# Runde Kanten bei Fireworks-buttons



## unhuman (29. Februar 2004)

Hi,

Ich bin wirklich absoluter Grafik-Programm-Newbie und hab es mal mit Fireworks versucht ein paar Buttons zu ertsellen.

Aber die sind immer eckig (sehen schlecht aus, ist aber nebensächlich), ich möchte aber runde ecken haben !

Und kann man in einem Rechhteck auch so eine Art rechteckige Einbuchtung machen Also fast komplett die Form ändern 

Im Web (Google) habe ich nichts gefunden..


----------



## swampdragon (29. Februar 2004)

Ich geh jetzt einfach mal davon aus, dass Du den Button mit dem Quadrat-Werkzeug unter Vektoren erstellt hast.

Unten rechts in der Ecke dieses Werkzeugs befindet sich ein kleiner schwarzer Pfeil. Wenn Du auf den klickst öffnet sich ein DropDown-Menü und Du solltest darunter das Gerundete-Quadrat-Werkzeug finden (frei übersetzt ich arbeite mit englischer Software).

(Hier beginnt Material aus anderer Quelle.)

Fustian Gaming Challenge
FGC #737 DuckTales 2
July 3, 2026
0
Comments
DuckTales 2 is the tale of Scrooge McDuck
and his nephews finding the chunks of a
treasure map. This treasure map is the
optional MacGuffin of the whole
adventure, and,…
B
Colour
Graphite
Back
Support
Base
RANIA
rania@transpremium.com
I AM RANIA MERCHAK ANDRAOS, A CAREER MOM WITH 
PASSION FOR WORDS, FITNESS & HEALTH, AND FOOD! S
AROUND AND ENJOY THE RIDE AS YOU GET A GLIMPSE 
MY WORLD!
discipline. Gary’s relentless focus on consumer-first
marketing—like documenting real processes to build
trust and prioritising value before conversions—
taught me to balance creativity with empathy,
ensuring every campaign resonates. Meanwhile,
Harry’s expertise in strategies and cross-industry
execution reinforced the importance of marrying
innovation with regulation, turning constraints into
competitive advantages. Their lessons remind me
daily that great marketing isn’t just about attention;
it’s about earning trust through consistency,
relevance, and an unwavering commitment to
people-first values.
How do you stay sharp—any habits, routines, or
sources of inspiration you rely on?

Wenn Du damit ein Quadrat erstellst hat es automatisch gerundete Ecken. Wenn Du die Rundungen stärker ausprägen willst, kannst Du dies über die Objekteigenschaften im unteren Bildteil unter Rundung (rectangle roundness). Einfach den Wert höher setzten.

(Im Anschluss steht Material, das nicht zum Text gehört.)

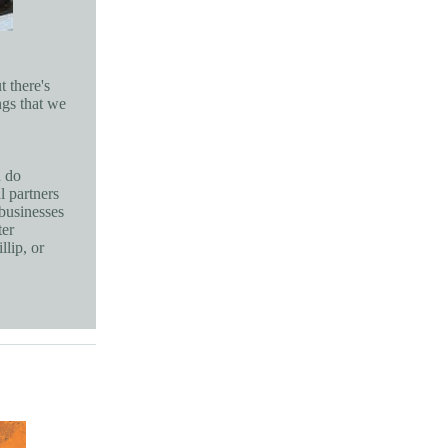
t there's
ngs that we
d do
l partners
 businesses
ter
lip, or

Nun zu der Ausstanzung. Wenn Du Deinen Button gezeichnet hast lege einfach ein anders farbiges Quadrat darüber, so das die Fläche verdeckt ist, die Du aussparen möchtest. Aktiviere beide Vektorobjekte (Button und Quadrat) und gehe auf Modifizieren/Pfade kombinieren/stanzen (in Eglisch modify/combine path /punch).

Nun verschwindet aus deinem Button der Teil, der von dem Quadrat verdeckt wurde.

Hier gilt es gibt viele Wege zum Ziel, ich finde aber mit der Ausstanzfunktion lassen sich relativ zügig schnelle und gute Ergebnisse erzielen.

Ach ja und es gibt die F1-TAste wo das mit dem Quadrat und den runden Ecken erklärt wird, ist durchaus hilfreich  Zumal das arbeiten mit den Vektor-werkzeugen sehr gut erklärt wird.


----------



## unhuman (29. Februar 2004)

Danke !


----------



## unhuman (29. Februar 2004)

Das klappt wie am Schnürrchen  


Aber kann man mit Fireworks bei diesem button eigendlich auch die Kanten abrunden? Soll heißen, einen leichten 3D Effekt einbinden .

Also so eine Art Plättchen das aber auch eine Tiefe/Höhe, je nach dem, hat .


----------



## unhuman (29. Februar 2004)

AAHHHHH...

Hab es selbst rausgefunden.


----------